Convaincue de connaître sa ville, Dąbrowska s’est servie de ces réunions pour réclamer ce dont Lublin avait besoin pour accueillir convenablement les réfugiés, et s’est opposée aux solutions toutes faites élaborées par d’autres dans des contextes différents. 

Je refuse d’être mêlée à leurs intrigues, ou même de les laisser résoudre nos problèmes à notre place”, explique-t-elle. “Nous estimons devoir nous positionner en leader dans ces situations.”

Ce sentiment est d’autant plus renforcé par le fait que la présence de ces ONGs met d’autant plus en relief leur absence lors de la crise précédente. Lublin se situe non loin de la frontière biélorusse, où Dąbrowska a également travaillé en tant que bénévole.
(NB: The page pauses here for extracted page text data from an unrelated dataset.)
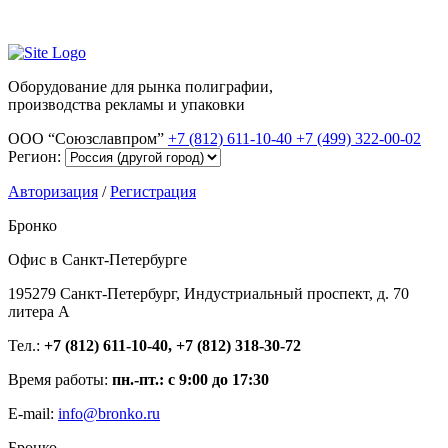
Оборудование для рынка полиграфии,
производства рекламы и упаковки
ООО “Союзславпром”
+7 (812) 611-10-40
+7 (499) 322-00-02
Регион:
Авторизация
/
Регистрация
Бронко
Офис в Санкт-Петербурге
195279 Санкт-Петербург, Индустриальный проспект, д. 70
литера А
Тел.:
+7 (812) 611-10-40, +7 (812) 318-30-72
Время работы:
пн.-пт.: с 9:00 до 17:30
E-mail:
info@bronko.ru
Бронко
À l’époque, les organisations internationales avaient brillé, à quelques exceptions près, par leur absence.  Le despotique président biélorusse Alexandre Loukachenko s’affairait quant à lui à rediriger les exilés en provenance de divers pays du Sud global vers l’Europe, faisant ainsi d'eux des pions sur son échiquier géopolitique. “Lorsque nous avons demandé leur appui, tous ont évoqué des arguments politiques pour justifier leur refus”, raconte-t-elle. “Le président de droite Andrzej Duda a qualifié les bénévoles polonais de ‘traîtres et d'imbéciles’.” 
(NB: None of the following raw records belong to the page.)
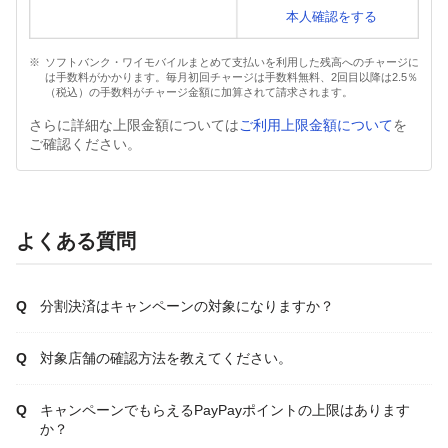
本人確認をする
ソフトバンク・ワイモバイルまとめて支払いを利用した残高へのチャージに
は手数料がかかります。毎月初回チャージは手数料無料、2回目以降は2.5％
（税込）の手数料がチャージ金額に加算されて請求されます。
さらに詳細な上限金額については
ご利用上限金額について
を
ご確認ください。
よくある質問
分割決済はキャンペーンの対象になりますか？
対象店舗の確認方法を教えてください。
キャンペーンでもらえるPayPayポイントの上限はあります
か？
En septembre 2023, des poursuites criminelles ont été engagées à l’encontre d’une travailleuse humanitaire âgée de 48 ans qui s’était opposée au traitement inhumain infligé aux migrants près de la frontière biélorusse. 

Mais difficile de savoir si l’opinion publique partage ce dédain pour les militants. Au plus fort de la crise des réfugiés en provenance de Biélorussie, près des trois quarts des Polonais déclaraient applaudir les efforts des travailleurs humanitaires près des frontières. Malgré ces chiffres, Wilczyński considère tout de même que le travail qu’il a accompli lors de cette crise a fait de lui une cible dans certains milieux, au point d’éviter de l’évoquer lors de réunions d’entreprises portant sur la diversité et l’inclusion. 
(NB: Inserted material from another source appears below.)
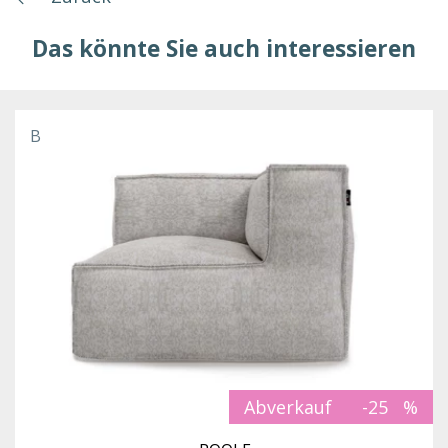
Das könnte Sie auch interessieren
B
Abverkauf
-25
La triste ironie de la situation n’échappe pas à Wilczyński : si certains se sont empressés de dénoncer son bénévolat dans la forêt de Białowieża, les contacts et moyens qu’ils a tirés de son expérience se sont avérés plus qu’utiles au sein d’une société polonaise impatiente de voler au secours des Ukrainiens, même si ce n’est plus vraiment le cas aujourd’hui : la cause de l'Ukraine rencontre en effet de moins en moins de soutien en Pologne – de quoi chagriner Wilczyński, qui aura tout de même apprécié ne pas se sentir seul l’espace d’un instant. La coalition de l’opposition qui devrait bientôt former le nouveau gouvernement [au moment de la rédaction de l’article] ne s’est pas encore exprimée au sujet des plans mis en place par le gouvernement sortant, qui avait prévu de mettre un terme aux aides perçues par les réfugiés ukrainiens d’ici 2024. Mais pour un moment, ditil "c'était chouette de ne pas se sentir seuls".